The Court disagreed. The original litigation matter discussed the conditional GET embodiment throughout. PersonalWeb alleged the “conditional operations” infringed the patent claims. Regardless, the Court noted that the first case focused on PersonalWeb’s objection to “infringement consisting of the manufacture, use, sale, importation, and/or offer for sale of the Amazon S3 product.” (emphasis added). Since the present eight cases are also focused on the S3 product, it is the same claim for claim preclusion purposes.

The Court next discussed the Kessler doctrine, first described in Kessler v. Eldred, 206 U.S. 285 (1907). The doctrine “fills the void” between claim and issue preclusion, such that actions taken post-judgement in a patent case are not subject to additional litigation. This is particularly valuable for customers of an original defendant-manufacturer that previously had a favorable judgment. “The Court in Kessler recognized that even if a manufacturer of goods were to prevail in a patent infringement suit, the manufacturer could be deprived of the benefits of its victory if the patentee were free to sue the manufacturer’s customers.”

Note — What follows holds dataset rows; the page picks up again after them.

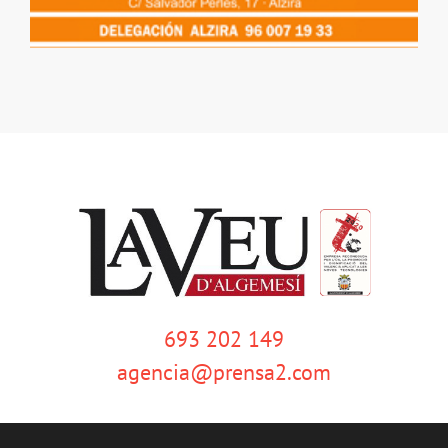
693 202 149
agencia@prensa2.com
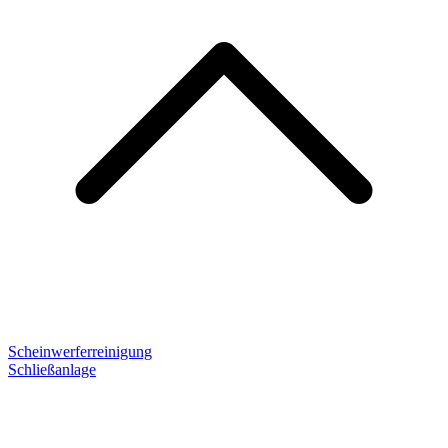
Scheinwerferreinigung
Schließanlage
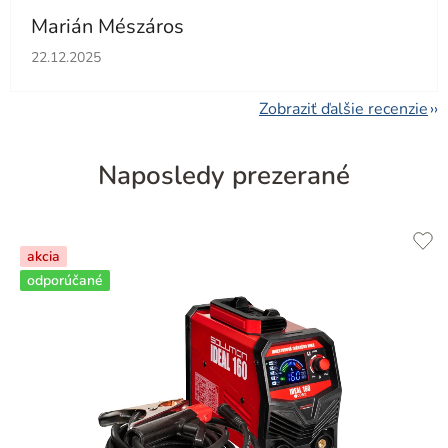
Marián Mészáros
Hodnotenie obchodu je 5 z 5 hviezdičiek.
22.12.2025
Zobraziť ďalšie recenzie
Naposledy prezerané
akcia
odporúčané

PersonalWeb argued that the Kessler doctrine should not apply when the previous case was voluntarily dismissed, as “no issues” were actually litigated below before any adjudication. The Court then reviewed previous cases that did hold that the doctrine precludes issues that were previously litigated, e.g., Brain Life, LLC v. Elekta Inc., 746 F.3d 1045, 1053 (Fed. Cir. 2014), SpeedTrack, Inc. v. Office Depot, Inc., 791 F.3d 1317, 1328 (Fed. Cir. 2015), and SimpleAir, Inc. v. Google LLC, 884 F.3d 1170, 1165 (Fed. Cir. 2018). “As Brain Life, SpeedTrack, and SimpleAir illustrate, we have treated the Kessler doctrine as a close relative to claim preclusion, without its temporal limitation, rather than as an early version of non-mutual collateral estoppel, as PersonalWeb characterizes it.”

The Court concluded that the Kessler doctrine provides a “limited trade right” that attaches to the product itself. “The scope of that right is not limited to cases involving a finding of non-infringement that was necessary to the resolution of an earlier lawsuit, but extends to protect any products as to which the manufacturer established a right not to be sued for infringement.” The fact that PersonalWeb stipulated dismissal with prejudice “operated as an adjudication of non-liability for infringement for purposes of invoking the Kessler doctrine.”

In so holding, the Court affirmed the district court’s dismissal of all eight cases against Amazon’s customers.

The Kessler doctrine acts as a gap filler between claim and issue preclusion. This gap filler protects defendants who previously received a favorable judgment of non-infringement and their customers. Even if the patent holder stipulates to dismissal with prejudice in the prior case, that favorable result for the original defendant will operate as an adjudication of non-infringement for the purposes of the Kessler doctrine.

DISCLAIMER: Because of the generality of this update, the information provided herein may not be applicable in all situations and should not be acted upon without specific legal advice based on particular situations.